| name | frontend-design |
| description | Creates distinctive, production-grade frontend interfaces with high design quality. Use when the user asks to build web components, pages, artifacts, posters, or applications (e.g. websites, landing pages, dashboards, React components, HTML/CSS layouts), or when styling or beautifying any web UI. Produces creative, polished code that avoids generic AI aesthetics. |
Frontend Design
Guides creation of distinctive, production-grade frontend interfaces that avoid generic "AI slop" aesthetics. Implement real working code with strong attention to aesthetic detail and intentional creative choices.
Design Thinking
Before coding, understand context and commit to a bold aesthetic direction:
- Purpose: What problem does the interface solve? Who uses it?
- Tone: Pick an extreme and stick to it—e.g. brutally minimal, maximalist chaos, retro-futuristic, organic/natural, luxury/refined, playful/toy-like, editorial/magazine, brutalist/raw, art deco/geometric, soft/pastel, industrial/utilitarian.
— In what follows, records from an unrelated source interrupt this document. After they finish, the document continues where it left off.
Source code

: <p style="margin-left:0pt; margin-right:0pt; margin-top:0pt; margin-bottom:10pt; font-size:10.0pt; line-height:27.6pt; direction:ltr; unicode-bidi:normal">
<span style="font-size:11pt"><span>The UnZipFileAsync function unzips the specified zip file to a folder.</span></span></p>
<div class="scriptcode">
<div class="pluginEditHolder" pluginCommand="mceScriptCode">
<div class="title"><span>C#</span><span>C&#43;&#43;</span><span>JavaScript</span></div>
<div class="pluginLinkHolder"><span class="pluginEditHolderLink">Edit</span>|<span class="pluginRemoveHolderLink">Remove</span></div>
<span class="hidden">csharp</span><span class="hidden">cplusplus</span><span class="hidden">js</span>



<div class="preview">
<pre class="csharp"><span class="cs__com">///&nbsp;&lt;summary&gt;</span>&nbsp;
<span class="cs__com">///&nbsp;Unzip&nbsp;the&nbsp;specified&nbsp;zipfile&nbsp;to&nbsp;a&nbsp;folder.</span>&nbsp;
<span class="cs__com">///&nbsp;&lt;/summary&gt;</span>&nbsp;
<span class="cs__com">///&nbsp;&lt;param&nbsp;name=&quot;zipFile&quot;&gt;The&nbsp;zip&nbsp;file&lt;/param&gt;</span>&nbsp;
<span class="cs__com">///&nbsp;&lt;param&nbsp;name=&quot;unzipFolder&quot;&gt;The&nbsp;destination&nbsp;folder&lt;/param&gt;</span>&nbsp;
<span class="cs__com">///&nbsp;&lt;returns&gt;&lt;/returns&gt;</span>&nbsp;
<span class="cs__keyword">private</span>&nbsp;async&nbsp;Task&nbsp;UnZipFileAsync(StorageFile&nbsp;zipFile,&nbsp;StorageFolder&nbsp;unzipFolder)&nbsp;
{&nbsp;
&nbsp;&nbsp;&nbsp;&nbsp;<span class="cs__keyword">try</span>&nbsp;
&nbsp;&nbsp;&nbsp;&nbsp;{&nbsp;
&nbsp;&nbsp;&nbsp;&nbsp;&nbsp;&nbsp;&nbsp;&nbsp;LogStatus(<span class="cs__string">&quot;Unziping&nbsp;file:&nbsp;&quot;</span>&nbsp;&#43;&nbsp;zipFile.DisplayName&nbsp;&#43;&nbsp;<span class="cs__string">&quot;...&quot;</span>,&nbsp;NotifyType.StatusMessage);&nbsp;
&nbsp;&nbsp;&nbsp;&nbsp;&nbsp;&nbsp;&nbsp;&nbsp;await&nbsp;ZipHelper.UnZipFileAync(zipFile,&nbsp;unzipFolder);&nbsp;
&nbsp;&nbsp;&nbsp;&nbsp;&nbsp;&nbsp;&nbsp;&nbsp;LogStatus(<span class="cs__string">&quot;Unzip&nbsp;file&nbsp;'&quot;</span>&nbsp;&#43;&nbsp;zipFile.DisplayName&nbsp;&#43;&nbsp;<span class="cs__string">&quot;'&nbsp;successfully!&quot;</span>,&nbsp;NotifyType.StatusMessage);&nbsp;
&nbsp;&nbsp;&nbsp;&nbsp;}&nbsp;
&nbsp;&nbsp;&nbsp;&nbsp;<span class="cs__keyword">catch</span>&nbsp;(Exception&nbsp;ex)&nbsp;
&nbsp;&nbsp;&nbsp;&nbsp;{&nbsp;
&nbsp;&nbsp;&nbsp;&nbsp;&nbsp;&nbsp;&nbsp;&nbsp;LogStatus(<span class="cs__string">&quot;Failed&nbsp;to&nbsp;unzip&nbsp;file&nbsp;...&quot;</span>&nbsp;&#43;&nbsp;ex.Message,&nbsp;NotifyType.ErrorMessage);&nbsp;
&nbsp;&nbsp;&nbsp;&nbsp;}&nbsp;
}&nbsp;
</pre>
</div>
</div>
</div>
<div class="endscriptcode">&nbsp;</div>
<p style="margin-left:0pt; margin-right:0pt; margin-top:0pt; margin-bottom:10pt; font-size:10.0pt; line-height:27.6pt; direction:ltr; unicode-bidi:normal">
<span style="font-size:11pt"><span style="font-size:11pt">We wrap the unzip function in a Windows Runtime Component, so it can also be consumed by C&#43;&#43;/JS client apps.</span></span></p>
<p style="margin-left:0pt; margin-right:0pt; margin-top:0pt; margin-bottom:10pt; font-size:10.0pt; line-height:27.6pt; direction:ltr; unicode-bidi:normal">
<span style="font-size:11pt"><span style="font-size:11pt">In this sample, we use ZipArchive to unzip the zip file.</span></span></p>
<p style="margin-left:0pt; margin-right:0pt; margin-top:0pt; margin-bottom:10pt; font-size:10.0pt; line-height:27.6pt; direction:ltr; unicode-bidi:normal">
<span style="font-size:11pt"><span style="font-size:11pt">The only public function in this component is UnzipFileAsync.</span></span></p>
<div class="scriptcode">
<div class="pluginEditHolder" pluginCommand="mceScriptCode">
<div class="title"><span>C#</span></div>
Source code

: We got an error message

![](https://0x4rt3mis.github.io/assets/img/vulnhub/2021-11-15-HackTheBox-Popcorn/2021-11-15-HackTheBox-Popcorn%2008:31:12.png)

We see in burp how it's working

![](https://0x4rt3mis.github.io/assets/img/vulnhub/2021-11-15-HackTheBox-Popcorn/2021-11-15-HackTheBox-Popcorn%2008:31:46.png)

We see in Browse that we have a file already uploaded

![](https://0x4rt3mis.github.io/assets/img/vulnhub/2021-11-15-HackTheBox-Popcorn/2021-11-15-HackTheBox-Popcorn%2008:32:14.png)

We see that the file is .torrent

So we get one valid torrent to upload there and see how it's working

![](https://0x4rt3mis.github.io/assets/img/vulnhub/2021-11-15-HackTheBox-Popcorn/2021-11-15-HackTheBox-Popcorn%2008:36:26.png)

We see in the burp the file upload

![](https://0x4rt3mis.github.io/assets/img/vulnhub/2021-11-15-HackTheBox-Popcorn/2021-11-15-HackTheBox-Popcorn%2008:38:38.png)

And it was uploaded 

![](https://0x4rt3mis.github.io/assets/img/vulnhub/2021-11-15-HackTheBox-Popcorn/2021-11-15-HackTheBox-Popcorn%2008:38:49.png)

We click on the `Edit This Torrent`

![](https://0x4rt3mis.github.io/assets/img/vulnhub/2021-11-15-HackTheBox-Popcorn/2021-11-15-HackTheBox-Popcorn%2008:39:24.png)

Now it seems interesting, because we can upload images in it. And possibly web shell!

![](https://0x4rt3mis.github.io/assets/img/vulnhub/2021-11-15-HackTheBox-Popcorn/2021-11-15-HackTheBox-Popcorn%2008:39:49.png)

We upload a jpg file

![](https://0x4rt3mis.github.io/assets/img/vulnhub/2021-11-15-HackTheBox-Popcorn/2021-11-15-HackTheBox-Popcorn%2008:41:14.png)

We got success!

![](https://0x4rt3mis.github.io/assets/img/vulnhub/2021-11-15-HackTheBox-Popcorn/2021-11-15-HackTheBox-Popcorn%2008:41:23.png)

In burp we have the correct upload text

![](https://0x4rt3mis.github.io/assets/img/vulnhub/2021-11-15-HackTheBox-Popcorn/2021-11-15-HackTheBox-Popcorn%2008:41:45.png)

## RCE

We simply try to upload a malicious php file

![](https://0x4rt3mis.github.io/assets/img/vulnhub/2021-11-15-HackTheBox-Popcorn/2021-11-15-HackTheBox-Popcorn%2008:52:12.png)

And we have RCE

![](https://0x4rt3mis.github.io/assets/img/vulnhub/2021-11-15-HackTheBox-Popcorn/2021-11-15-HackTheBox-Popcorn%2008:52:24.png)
Use these as inspiration but design something true to the chosen direction.
- Constraints: Technical requirements (framework, performance, accessibility).
- Differentiation: What makes this unforgettable? What is the one thing someone will remember?
Critical: Choose a clear conceptual direction and execute it with precision. Bold maximalism and refined minimalism both work; the key is intentionality, not intensity.
Then implement working code (HTML/CSS/JS, React, Vue, etc.) that is:
- Production-grade and functional
- Visually striking and memorable
- Cohesive with a clear aesthetic point-of-view
- Meticulously refined in every detail
Aesthetics Guidelines
- Typography: Choose fonts that are distinctive and characterful. Avoid generic choices (Arial, Inter). Prefer unexpected, interesting pairings—e.g. a distinctive display font with a refined body font.
- Color & theme: Commit to a cohesive palette. Use CSS variables. Dominant colors with sharp accents outperform timid, evenly-distributed palettes.
- Motion: Use animations for effects and micro-interactions. Prefer CSS-only for HTML; use Motion (or equivalent) for React when available. Prioritize high-impact moments: one well-orchestrated page load with staggered reveals (e.g.
animation-delay) often creates more delight than scattered micro-interactions. Use scroll-triggering and hover states that surprise.
- Spatial composition: Favor unexpected layouts—asymmetry, overlap, diagonal flow, grid-breaking elements. Use generous negative space or controlled density intentionally.
- Backgrounds & visual detail: Build atmosphere and depth instead of defaulting to solid colors. Add contextual effects and textures that match the aesthetic: gradient meshes, noise textures, geometric patterns, layered transparencies, dramatic shadows, decorative borders, custom cursors, grain overlays.
Anti-patterns (Avoid)
- Generic AI aesthetics: overused fonts (Inter, Roboto, Arial, default system fonts), clichéd color schemes (e.g. purple gradients on white), predictable layouts and component patterns, context-free cookie-cutter design.
- Converging on common choices (e.g. Space Grotesk) across generations. Vary themes (light/dark), fonts, and aesthetics; no two designs should feel the same.
Interpret creatively and make unexpected choices that feel designed for the specific context.
Implementation Fit
Match implementation complexity to the aesthetic vision:
- Maximalist designs need elaborate code: extensive animations and effects.
- Minimalist or refined designs need restraint: precision, spacing, typography, and subtle detail. Elegance comes from executing the vision well.
Commit fully to a distinctive vision and implement working code that shows what can be created when thinking outside the box.